Next, a 200 nm-thickness silicon oxide film was formed as a gate insulating layer 12 over the gate electrode layer 11 by a plasma CVD method. The substrate temperature during the formation of the silicon oxide film by the plasma CVD method was 340 ° C. SiH ₄ and N ₂ O were used as the process gas, and the gas flow ratio was SiH ₄ : N ₂ O = 1: 25. The input RF power density and pressure were 0.9 W / cm ² and 173 Pa, respectively.

Subsequently, an amorphous IGZO film having a thickness of 40 nm was formed as the oxide semiconductor layer 13 over the gate insulating layer 12 by a sputtering method. The oxide semiconductor layer 13 was formed at a substrate temperature of 120 ° C. using a DC sputtering apparatus. A polycrystalline sintered body having an InGaZnO ₄ composition was used as the target, and the input power was 300 W. The atmosphere during film formation was set to a total pressure of 0.5 Pa, and the gas flow rate ratio at that time was Ar: O ₂ = 87: 13. Thereafter, the oxide semiconductor layer 13 was patterned by a photolithography method and an etching method.

Next, a 300-nm-thick silicon oxide film was formed as the channel protective layer 14 over the oxide semiconductor layer 13 (on the channel region 13a of the oxide semiconductor layer) by a plasma CVD method. The substrate temperature during the formation of the silicon oxide film by the plasma CVD method was 250 ° C. SiH ₄ and N ₂ O were used as the process gas, and the gas flow ratio was SiH ₄ : N ₂ O = 1: 25. The input RF power density and pressure were 0.9 W / cm ² and 173 Pa, respectively. Then, patterning by a photolithography method and an etching method was performed, and the channel protective layer 14 was formed with the pattern of FIG. At this time, in each of the source region and the drain region, at least a part of the end in the width direction from the corner on the side close to the channel region, and the end of the channel region on the same side as the end TFTs having the shortest distance d of 2.5 μm, 5 μm, and 10 μm were produced.

Subsequently, a 300 nm-thick silicon oxynitride film is formed as a protective layer 15 on the oxide semiconductor layer 13 (on the region to be the source region 13b and the region to be the drain region 13c) and on the channel protective layer 14 by plasma CVD. Formed by. The substrate temperature during the formation of the silicon oxynitride film by the plasma CVD method was 250 ° C. SiH ₄ , N ₂ O, and N ₂ were used as process gases, and the gas flow rate ratio was SiH ₄ : N ₂ O: N ₂ = 4: 5: 95. The input RF power density and pressure were 0.9 W / cm ² and 150 Pa, respectively.

  Next, after forming the contact hole 16 in the protective layer 15 by the photolithography method and the etching method, Mo having a thickness of 100 nm was formed as the source wiring layer 17 and the drain wiring layer 18 by the sputtering method. Thereafter, the source wiring layer 17 and the drain wiring layer 18 were patterned by a photolithography method and an etching method.

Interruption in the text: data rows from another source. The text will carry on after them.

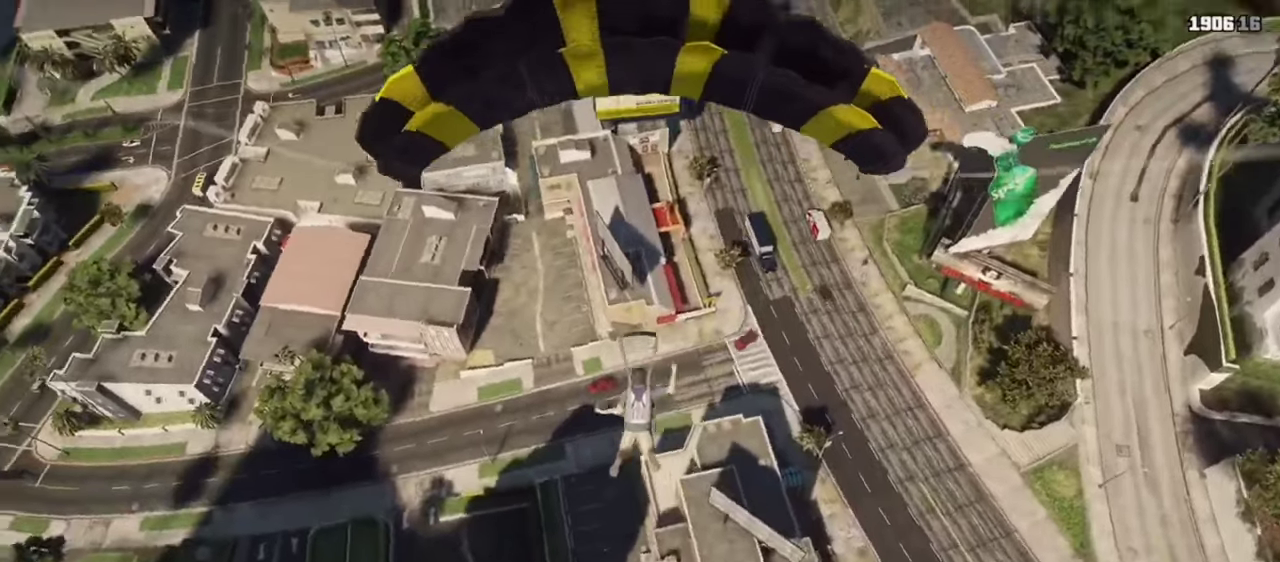
{"buttons": [], "events": []}
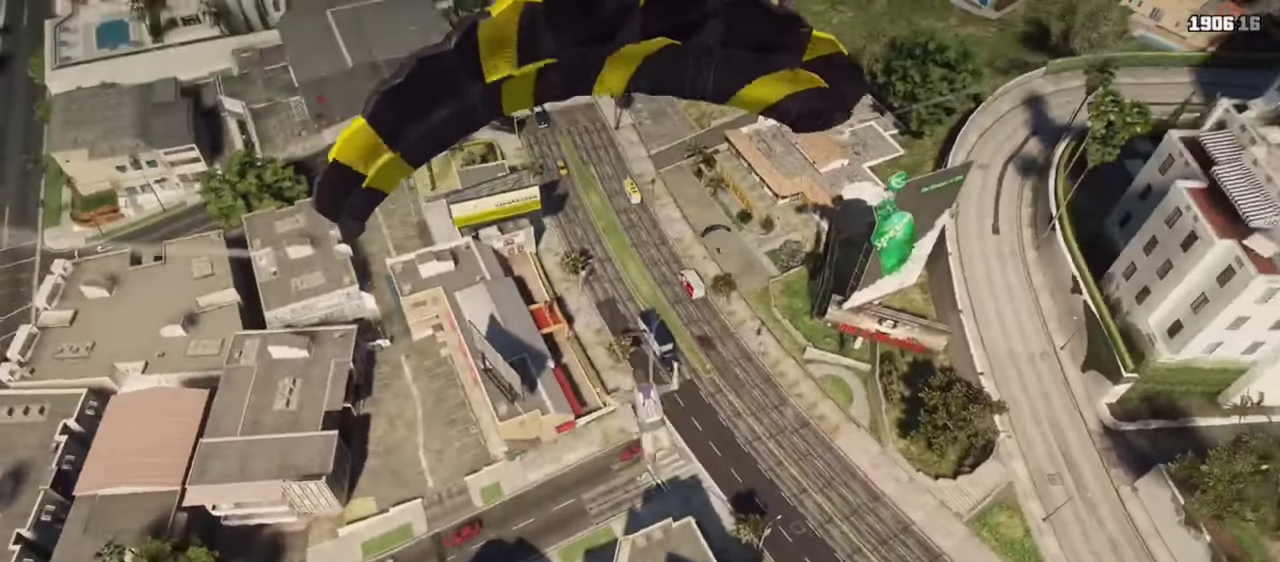
{"buttons": [], "events": []}
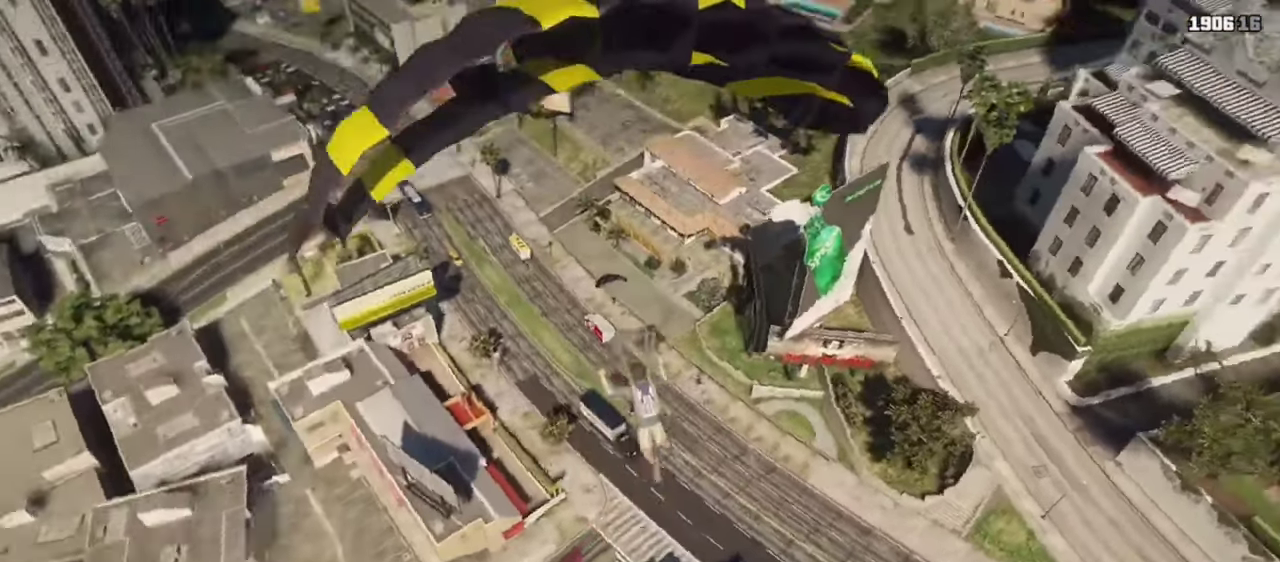
{"buttons": [], "events": []}
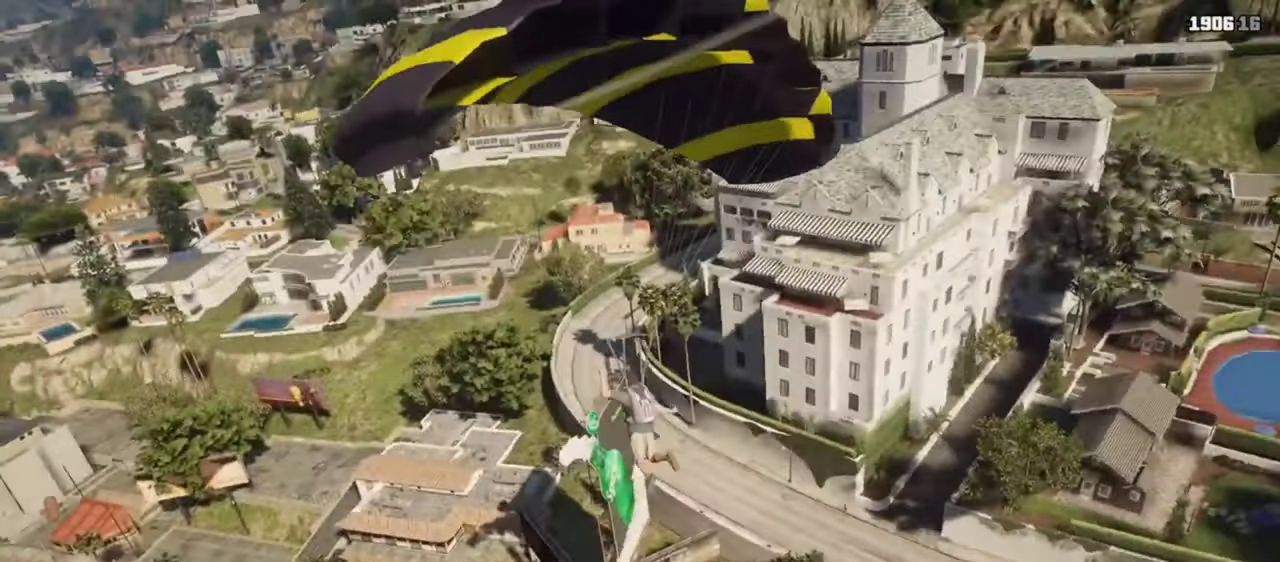
{"buttons": [], "events": []}
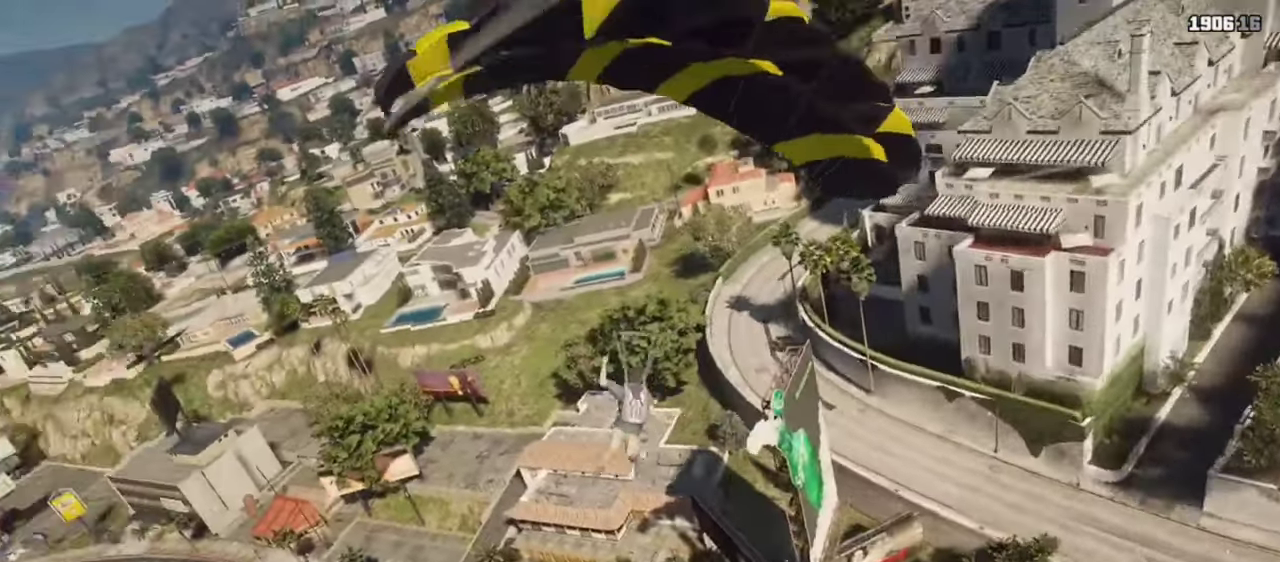
{"buttons": [], "events": []}
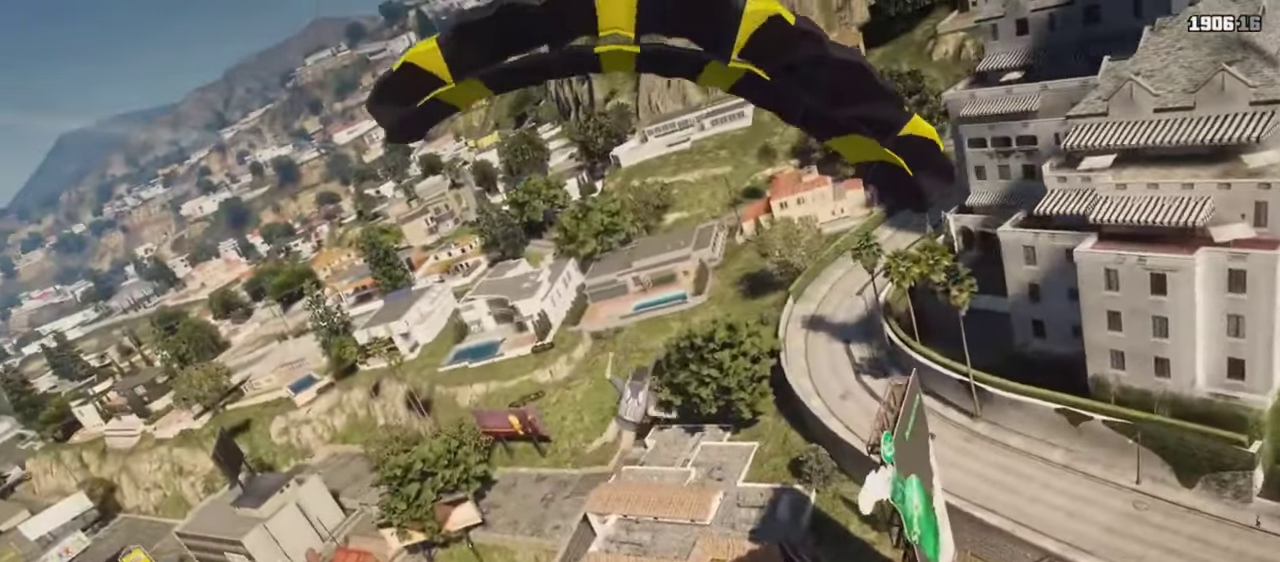
{"buttons": [], "events": []}
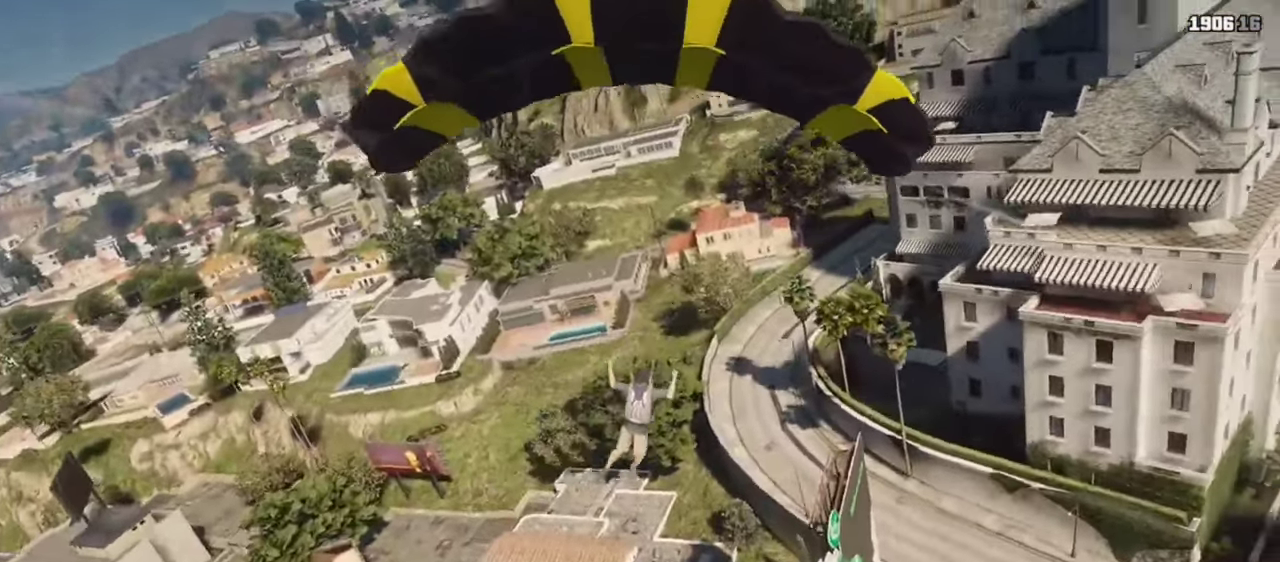
{"buttons": ["CIRCLE"], "events": [[500, "CIRCLE", "down"]]}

  Finally, annealing at 270 ° C. for 1 hour in the atmosphere was performed in a heating furnace to remove damage caused by dry etching or the like.

  Through the above process, the oxide semiconductor TFT of this example was completed.

  The following evaluation was performed on 13 oxide semiconductor TFTs in a plane of a 4-inch substrate manufactured in this example.

  First, the transfer characteristics of the TFT manufactured in this example were measured. The result is shown in FIG. As is apparent from FIG. 6, the transfer characteristics were good regardless of the length of the shortest distance d.

  Next, a stress test was performed on the TFT manufactured in this example (the shortest distance d = 5 μm), and the transfer characteristics before and after the stress test were measured. The stress conditions were a temperature of 60 ° C., a gate bias of +20 V, and a stress time of 10,000 seconds. The result is shown in FIG. FIG. 8A shows a case where a logarithmic plot is used, and FIG. 8B shows a case where a linear plot is used. As can be seen from FIG. 8, the transfer characteristics are shifted in the positive direction in both the ON region and the sub-threshold region, and almost no change in the shape of the sub-threshold region in the transfer characteristics was observed.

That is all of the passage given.